Listen to the Globalists
By Tony Cartalucci
A great debate is going on amongst honest commentators over what is actually happening in Egypt. The debate stems from the horribly inaccurate information being supplied by the globalist owned mainstream media. A superficial look at AlJazeera, BBC, and CNN reveals that even their concerted efforts to build up public opinion behind the protesters are inconsistent. There is no better example than AlJazeera's 2 million man march, BBC's 100's of thousands man march, and CNN's tens of thousands man march.
Accomplished historian and unparalleled researcher Dr. Webster Tarpley outright calls AlJazeera a British intelligence operation, noting that Hahrir Square had at best 50,000 protesters at the height of the "march of millions." He attempts to point out that the protesters lack any pragmatic solutions amongst their demands.
The protesters' demands indeed lack any pragmatic, technical solutions for the myriad of problems that face Egyptian society, but their demands do become very specific regarding the changes in the system they would like to see. Protesters unfurled a banner enumerating these political "reforms."
Project on Middle East Democracy, a US National Endowment for Democracy funded NGO, translates the banner as saying: “Our demands: 1. deposing the president 2. dissolving the two illegitimate houses of parliament 3. lifting the state of emergency immediately 4. forming a caretaker national unity government 5. an elected parliament that amends the constitution to allow fair presidential elections 6. bringing murders of demonstrators to trial 7. immediate judicial proceedings against corrupt officials and those stealing the of the nation.”
Ironically, many of the globalist think-tanks cheer-leading the protests and distributing the mass media's talking points have also made these exact "demands." Could it be that this organic, spontaneous uprising against the Mubarak regime just so happens to resonate verbatim with the globalist policy wonks? The answer is most emphatically, no.
The International Crisis Group, of which protest leader Mohamed ElBaradei is a trustee, verbatim repeats the need for an interim national unity government, lifting the state of emergency, and amendments to the constitution especially in regards to elections.
The Council on Foreign Relations' "Foreign Policy" magazine features an article by Zalmay Khalilzad, of the globalist Center for Strategic and International Studies calling for the same "reforms," including Mubarak's immediate departure, a constitutional convention for amendments, and a "transitional government."

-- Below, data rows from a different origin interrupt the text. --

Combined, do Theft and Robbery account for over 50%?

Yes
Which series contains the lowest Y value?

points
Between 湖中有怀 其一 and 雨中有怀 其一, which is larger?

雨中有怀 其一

The Carnegie Middle East Center's piece "Egypt's Path Ahead: Agree to the People's Demands" by Amr Hamzawy also repeats these demands verbatim and insists Egypt bow to a 50,000 strong ochlocracy. Vice President and Director of Foreign Policy at the globalist Brookings Institute, Martin Indyk, wrote an article with the self-explanatory title "In Egypt, the Time Has Come for Mubarak To Go."
Fellow Brookings Institute member Shadi Hamid also weighs in. His prolific propagandizing should be of no surprise to anyone, as he had served on the globalists' National Endowment for Democracy funded NGO Project on Middle Eastern Democracy mentioned above. It should be noted that NGOs play a vital role in shaping and manipulating public opinion in regards to the globalist agenda.

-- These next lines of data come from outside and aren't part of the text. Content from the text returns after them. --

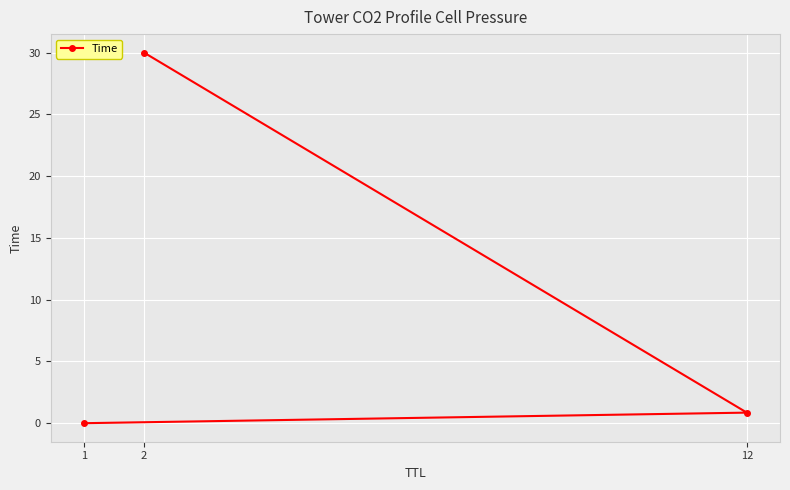

Reading left to right, list all the values displayed in this chart.

1=0.0	12=0.9	2=30.0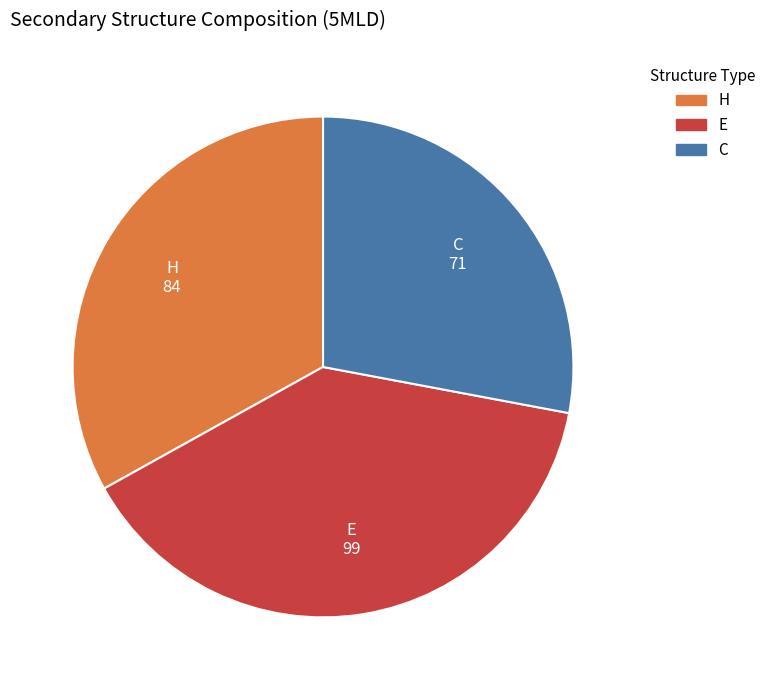

Count the number of slices in the pie.

3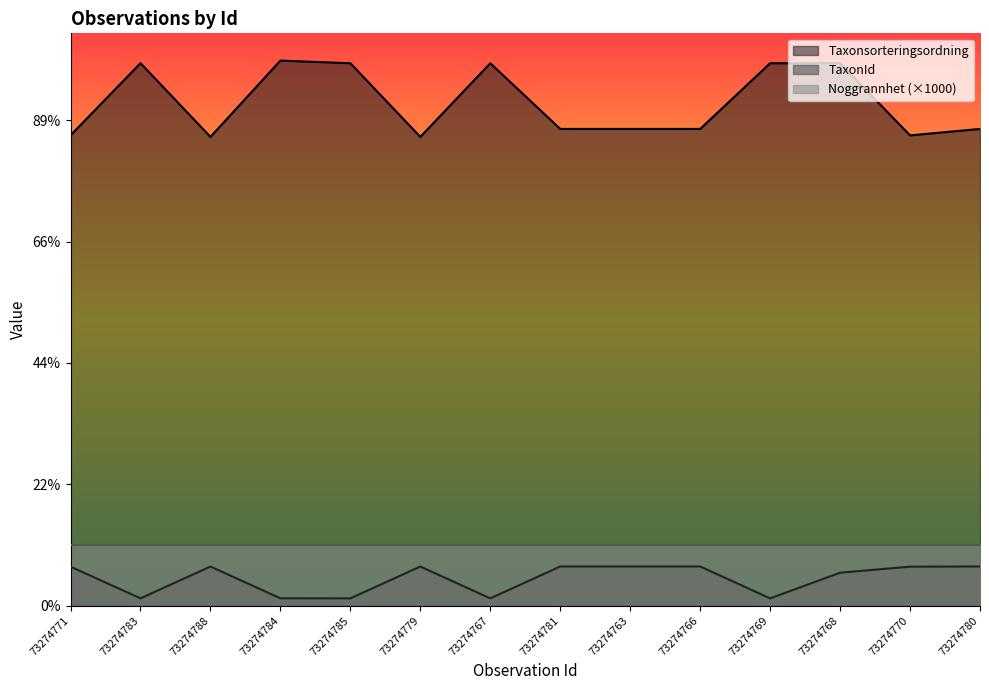

Where is TaxonId nearest to the value 3830?

73274768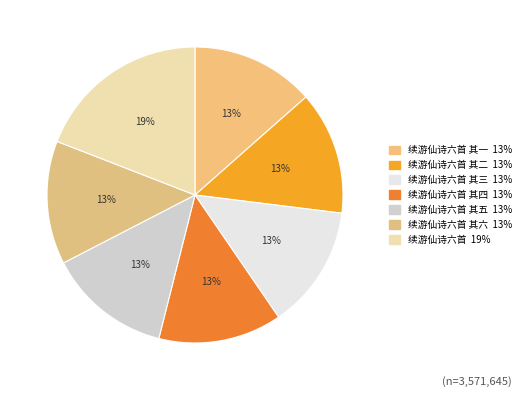

To the nearest percent, what is the difference between the largest and smallest slice percentages?

6%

In USA Today Hamid authored "Why You Should Care About Egypt," in which he displays complete contempt for his readers by simplistically begging, "Should Americans care? Only if they care about 80 million people who yearn for freedom." He argues that President Obama's initial support for Mubarak was folly and that now is the time to support the Egyptian people.

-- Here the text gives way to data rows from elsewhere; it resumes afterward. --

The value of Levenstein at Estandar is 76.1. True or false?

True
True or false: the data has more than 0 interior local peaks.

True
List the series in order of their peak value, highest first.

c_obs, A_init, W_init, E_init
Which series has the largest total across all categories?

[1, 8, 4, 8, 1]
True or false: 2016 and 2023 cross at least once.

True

This push comes from the same think-tanks that suggested as early as March 2010 that the US initially feign support for Mubarak so as to avoid bringing anti-American sentiment upon the protest leaders. Hamid's clever "plea" was meant to give Obama a bridge to make the crossover to supporting "democracy."
By now, it should be abundantly clear what the globalists amongst their think-tanks desire for Egypt. Their consensus should come as no surprise as prominent US policy makers like Zbigniew Brzezinski and George Soros have seats on boards in nearly all of them. The fact that the protesters on the street and the mainstream media reflect this desire verbatim tells us exactly what is going on in Egypt.
While the protests falter and Mubarak has rejected the globalists' consensus, the globalists are now signaling a compromise. Total system change and a new regime was their ultimate goal, but they are now pressing for a "Turkish" model where they can negotiate with the military to ensure the reforms they want are made. CFR's Steven Cook points out that the Egyptian army has little motivation for such compromises. This begs one to wonder if reports of US navy ships deploying to the area aren't meant to strengthen the globalists' hand in this matter, rather than their stated purpose of assisting in evacuations.